• [Document extract]

* * *

The startling announcement puts more pressure on the Democrats to act quickly on the ill-fated law before their own campaign races begin this summer.

Ironically, one reason for the major premium hikes includes the numerous delays and changes of the law, the Hill reports. One senior insurance executive anonymously told publication, "Everyone knows that the way the exchange has rolled out it iss going to lead to higher costs."

However, the biggest cost increases derive from the administration's erroneous projections about the number of young healthy consumers who would enroll. The White House has been providing inflated numbers for this group, along with total sign-ups to the new health care law overall.

The Obama administration had estimated approximately 40 percent of enrollees would be between the ages of 18 and 35. Any insurance professional knows that a “risk pool” must have a substantial number of healthy participants to equal out those receiving benefits from injury or illness.

Yet, as of March 1, only 25 percent of those enrolled were young people.

Naturally, holding to their wild projections since the October 1, 2013 roll-out, the Obama administration insisted the rate of enrollment for the young would accelerate during the final two weeks of March.

* * *

[Saved data entries]
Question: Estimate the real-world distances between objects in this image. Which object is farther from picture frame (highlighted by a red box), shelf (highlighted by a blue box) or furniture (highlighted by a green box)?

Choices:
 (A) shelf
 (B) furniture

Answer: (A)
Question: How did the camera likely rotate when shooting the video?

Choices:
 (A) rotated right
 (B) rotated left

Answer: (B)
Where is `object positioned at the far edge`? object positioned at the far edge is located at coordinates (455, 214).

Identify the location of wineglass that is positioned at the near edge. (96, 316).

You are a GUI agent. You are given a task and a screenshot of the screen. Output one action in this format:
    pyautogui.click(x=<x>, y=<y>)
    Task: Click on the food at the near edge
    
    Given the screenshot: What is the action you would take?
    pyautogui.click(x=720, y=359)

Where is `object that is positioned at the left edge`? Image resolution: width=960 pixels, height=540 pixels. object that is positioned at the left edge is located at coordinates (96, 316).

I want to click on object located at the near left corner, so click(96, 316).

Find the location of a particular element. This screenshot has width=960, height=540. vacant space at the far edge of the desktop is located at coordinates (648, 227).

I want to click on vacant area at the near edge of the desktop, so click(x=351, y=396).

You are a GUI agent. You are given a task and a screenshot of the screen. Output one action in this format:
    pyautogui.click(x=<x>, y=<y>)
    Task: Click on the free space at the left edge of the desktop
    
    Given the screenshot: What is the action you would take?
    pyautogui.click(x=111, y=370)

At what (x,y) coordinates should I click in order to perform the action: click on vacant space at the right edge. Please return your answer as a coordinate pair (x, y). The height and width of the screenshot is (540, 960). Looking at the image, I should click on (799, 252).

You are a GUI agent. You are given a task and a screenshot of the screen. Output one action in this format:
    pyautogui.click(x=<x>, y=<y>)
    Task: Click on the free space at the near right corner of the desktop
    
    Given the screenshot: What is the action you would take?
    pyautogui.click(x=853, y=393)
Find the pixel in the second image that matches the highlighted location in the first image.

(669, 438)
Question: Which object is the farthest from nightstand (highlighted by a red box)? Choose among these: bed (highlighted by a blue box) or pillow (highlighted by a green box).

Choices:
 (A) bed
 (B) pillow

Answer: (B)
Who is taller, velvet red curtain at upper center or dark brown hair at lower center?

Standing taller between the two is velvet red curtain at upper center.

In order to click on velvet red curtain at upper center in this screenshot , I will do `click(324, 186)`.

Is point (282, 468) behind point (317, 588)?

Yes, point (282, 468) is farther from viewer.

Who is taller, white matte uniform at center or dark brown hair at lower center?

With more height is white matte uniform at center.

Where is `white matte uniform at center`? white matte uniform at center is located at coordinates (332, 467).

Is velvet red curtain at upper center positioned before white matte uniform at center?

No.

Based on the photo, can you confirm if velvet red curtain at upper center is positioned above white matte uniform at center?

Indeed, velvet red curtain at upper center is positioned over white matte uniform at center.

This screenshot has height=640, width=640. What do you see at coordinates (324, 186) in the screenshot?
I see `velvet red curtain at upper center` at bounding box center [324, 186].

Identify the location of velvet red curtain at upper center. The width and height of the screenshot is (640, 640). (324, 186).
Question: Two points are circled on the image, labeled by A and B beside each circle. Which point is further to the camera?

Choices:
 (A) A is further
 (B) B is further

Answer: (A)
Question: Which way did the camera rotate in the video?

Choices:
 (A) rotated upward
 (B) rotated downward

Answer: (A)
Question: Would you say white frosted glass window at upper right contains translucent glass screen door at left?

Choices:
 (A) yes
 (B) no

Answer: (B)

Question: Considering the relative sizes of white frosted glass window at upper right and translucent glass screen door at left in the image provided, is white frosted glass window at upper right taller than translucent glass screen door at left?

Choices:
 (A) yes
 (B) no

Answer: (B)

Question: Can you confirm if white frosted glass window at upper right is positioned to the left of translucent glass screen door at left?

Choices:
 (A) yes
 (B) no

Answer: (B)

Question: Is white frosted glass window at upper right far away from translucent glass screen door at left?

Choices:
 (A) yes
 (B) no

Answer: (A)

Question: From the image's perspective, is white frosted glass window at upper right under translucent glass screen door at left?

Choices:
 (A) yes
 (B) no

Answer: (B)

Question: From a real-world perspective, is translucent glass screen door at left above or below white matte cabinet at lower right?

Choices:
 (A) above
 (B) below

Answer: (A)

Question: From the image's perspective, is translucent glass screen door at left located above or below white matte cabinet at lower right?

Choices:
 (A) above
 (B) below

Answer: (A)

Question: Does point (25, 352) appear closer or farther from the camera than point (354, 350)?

* * *

• [Task list]
• a. In the health care law article, what share of enrollees did the Obama administration estimate would be between the ages of 18 and 35?
• b. Retype the passage of the health care law article starting with "The startling announcement" and going on through "care law overall.".

• [Answers per task]
• a. Approximately 40 percent.

• b.
The startling announcement puts more pressure on the Democrats to act quickly on the ill-fated law before their own campaign races begin this summer.

Ironically, one reason for the major premium hikes includes the numerous delays and changes of the law, the Hill reports. One senior insurance executive anonymously told publication, "Everyone knows that the way the exchange has rolled out it iss going to lead to higher costs."

However, the biggest cost increases derive from the administration's erroneous projections about the number of young healthy consumers who would enroll. The White House has been providing inflated numbers for this group, along with total sign-ups to the new health care law overall.